-- Problem to solve --
Below are some records. Return exactly the lines from the one with "left ear: (186, 95)" to the one with "left ear: (204, 83)", and nothing else.

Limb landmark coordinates
*** Begin section ***

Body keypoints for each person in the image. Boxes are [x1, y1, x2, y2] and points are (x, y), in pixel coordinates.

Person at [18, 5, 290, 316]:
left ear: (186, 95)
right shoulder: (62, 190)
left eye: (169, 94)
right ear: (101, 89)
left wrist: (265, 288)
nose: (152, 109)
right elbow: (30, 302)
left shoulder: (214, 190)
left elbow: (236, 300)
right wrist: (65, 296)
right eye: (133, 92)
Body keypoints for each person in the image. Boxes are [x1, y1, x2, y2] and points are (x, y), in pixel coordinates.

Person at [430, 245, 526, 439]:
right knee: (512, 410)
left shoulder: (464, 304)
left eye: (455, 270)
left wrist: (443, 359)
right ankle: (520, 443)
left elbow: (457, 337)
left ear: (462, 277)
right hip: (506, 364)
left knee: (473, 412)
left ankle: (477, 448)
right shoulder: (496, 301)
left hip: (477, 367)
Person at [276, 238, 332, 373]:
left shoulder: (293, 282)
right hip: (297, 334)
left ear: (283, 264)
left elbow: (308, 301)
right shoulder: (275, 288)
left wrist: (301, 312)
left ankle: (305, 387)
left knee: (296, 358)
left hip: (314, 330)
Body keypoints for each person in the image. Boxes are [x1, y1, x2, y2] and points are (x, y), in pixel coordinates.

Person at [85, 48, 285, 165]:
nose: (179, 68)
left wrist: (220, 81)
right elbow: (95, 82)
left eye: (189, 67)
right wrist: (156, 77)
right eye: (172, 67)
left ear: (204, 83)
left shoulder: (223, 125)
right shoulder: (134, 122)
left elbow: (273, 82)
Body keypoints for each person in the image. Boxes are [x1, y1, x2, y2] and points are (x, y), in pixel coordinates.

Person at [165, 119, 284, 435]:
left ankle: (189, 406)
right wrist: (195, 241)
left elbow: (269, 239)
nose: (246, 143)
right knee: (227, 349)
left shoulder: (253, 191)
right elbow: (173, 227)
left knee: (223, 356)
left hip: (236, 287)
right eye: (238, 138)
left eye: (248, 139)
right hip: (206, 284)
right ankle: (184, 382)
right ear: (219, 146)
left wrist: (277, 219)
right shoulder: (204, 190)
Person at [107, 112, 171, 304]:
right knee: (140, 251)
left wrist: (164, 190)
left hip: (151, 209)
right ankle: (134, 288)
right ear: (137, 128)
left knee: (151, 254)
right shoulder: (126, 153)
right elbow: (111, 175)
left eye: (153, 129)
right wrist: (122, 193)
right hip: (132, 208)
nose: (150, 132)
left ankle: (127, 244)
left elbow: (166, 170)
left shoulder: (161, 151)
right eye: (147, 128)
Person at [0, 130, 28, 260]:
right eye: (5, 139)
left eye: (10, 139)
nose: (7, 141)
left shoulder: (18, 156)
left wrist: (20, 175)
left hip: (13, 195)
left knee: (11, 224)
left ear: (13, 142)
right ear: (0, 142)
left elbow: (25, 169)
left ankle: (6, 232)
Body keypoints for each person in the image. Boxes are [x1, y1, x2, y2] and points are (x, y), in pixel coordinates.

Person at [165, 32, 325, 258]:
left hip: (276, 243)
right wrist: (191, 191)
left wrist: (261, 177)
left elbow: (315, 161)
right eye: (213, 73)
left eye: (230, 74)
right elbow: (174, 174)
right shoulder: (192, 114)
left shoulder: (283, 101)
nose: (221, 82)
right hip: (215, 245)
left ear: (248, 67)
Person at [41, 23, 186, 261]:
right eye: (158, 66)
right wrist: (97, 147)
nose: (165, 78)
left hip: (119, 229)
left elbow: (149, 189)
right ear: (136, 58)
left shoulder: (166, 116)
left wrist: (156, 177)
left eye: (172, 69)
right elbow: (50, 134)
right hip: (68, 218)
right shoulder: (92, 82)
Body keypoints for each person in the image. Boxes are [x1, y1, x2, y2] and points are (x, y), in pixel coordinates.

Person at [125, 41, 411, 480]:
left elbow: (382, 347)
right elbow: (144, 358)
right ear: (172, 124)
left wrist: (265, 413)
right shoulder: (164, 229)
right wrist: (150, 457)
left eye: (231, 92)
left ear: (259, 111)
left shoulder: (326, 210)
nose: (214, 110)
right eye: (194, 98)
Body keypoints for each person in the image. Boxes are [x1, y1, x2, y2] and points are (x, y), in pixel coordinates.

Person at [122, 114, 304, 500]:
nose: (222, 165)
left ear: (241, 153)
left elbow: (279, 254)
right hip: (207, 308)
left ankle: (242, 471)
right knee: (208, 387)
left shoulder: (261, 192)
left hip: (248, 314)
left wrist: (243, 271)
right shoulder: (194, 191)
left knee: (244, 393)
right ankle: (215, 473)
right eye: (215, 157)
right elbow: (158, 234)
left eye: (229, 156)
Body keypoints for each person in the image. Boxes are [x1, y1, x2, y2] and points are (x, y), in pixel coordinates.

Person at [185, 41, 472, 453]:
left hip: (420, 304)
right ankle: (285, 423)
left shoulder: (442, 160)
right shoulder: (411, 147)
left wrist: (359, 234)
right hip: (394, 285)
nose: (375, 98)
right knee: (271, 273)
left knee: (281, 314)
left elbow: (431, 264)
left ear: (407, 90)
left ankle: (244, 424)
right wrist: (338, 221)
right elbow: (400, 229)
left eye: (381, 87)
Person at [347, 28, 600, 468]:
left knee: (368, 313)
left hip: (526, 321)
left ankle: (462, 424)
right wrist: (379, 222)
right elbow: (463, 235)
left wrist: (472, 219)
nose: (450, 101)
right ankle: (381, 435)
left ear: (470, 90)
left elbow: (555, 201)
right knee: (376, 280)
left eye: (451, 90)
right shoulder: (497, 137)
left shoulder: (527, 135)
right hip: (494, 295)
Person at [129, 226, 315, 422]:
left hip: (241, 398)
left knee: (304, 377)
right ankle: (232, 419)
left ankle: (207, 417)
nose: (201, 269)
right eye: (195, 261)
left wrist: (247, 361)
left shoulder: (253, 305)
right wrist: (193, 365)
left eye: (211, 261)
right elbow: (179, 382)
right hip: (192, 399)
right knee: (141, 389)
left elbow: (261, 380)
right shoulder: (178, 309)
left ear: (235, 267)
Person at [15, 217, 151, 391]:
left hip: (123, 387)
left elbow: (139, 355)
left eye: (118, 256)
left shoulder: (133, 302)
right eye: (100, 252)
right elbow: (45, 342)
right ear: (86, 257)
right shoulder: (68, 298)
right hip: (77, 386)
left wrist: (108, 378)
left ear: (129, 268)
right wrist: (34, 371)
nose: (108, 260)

*** End section ***

-- Answer box --
left ear: (186, 95)
right shoulder: (62, 190)
left eye: (169, 94)
right ear: (101, 89)
left wrist: (265, 288)
nose: (152, 109)
right elbow: (30, 302)
left shoulder: (214, 190)
left elbow: (236, 300)
right wrist: (65, 296)
right eye: (133, 92)
Body keypoints for each person in the image. Boxes are [x1, y1, x2, y2] and points are (x, y), in pixel coordinates.

Person at [430, 245, 526, 439]:
right knee: (512, 410)
left shoulder: (464, 304)
left eye: (455, 270)
left wrist: (443, 359)
right ankle: (520, 443)
left elbow: (457, 337)
left ear: (462, 277)
right hip: (506, 364)
left knee: (473, 412)
left ankle: (477, 448)
right shoulder: (496, 301)
left hip: (477, 367)
Person at [276, 238, 332, 373]:
left shoulder: (293, 282)
right hip: (297, 334)
left ear: (283, 264)
left elbow: (308, 301)
right shoulder: (275, 288)
left wrist: (301, 312)
left ankle: (305, 387)
left knee: (296, 358)
left hip: (314, 330)
Body keypoints for each person in the image. Boxes are [x1, y1, x2, y2] and points are (x, y), in pixel coordinates.

Person at [85, 48, 285, 165]:
nose: (179, 68)
left wrist: (220, 81)
right elbow: (95, 82)
left eye: (189, 67)
right wrist: (156, 77)
right eye: (172, 67)
left ear: (204, 83)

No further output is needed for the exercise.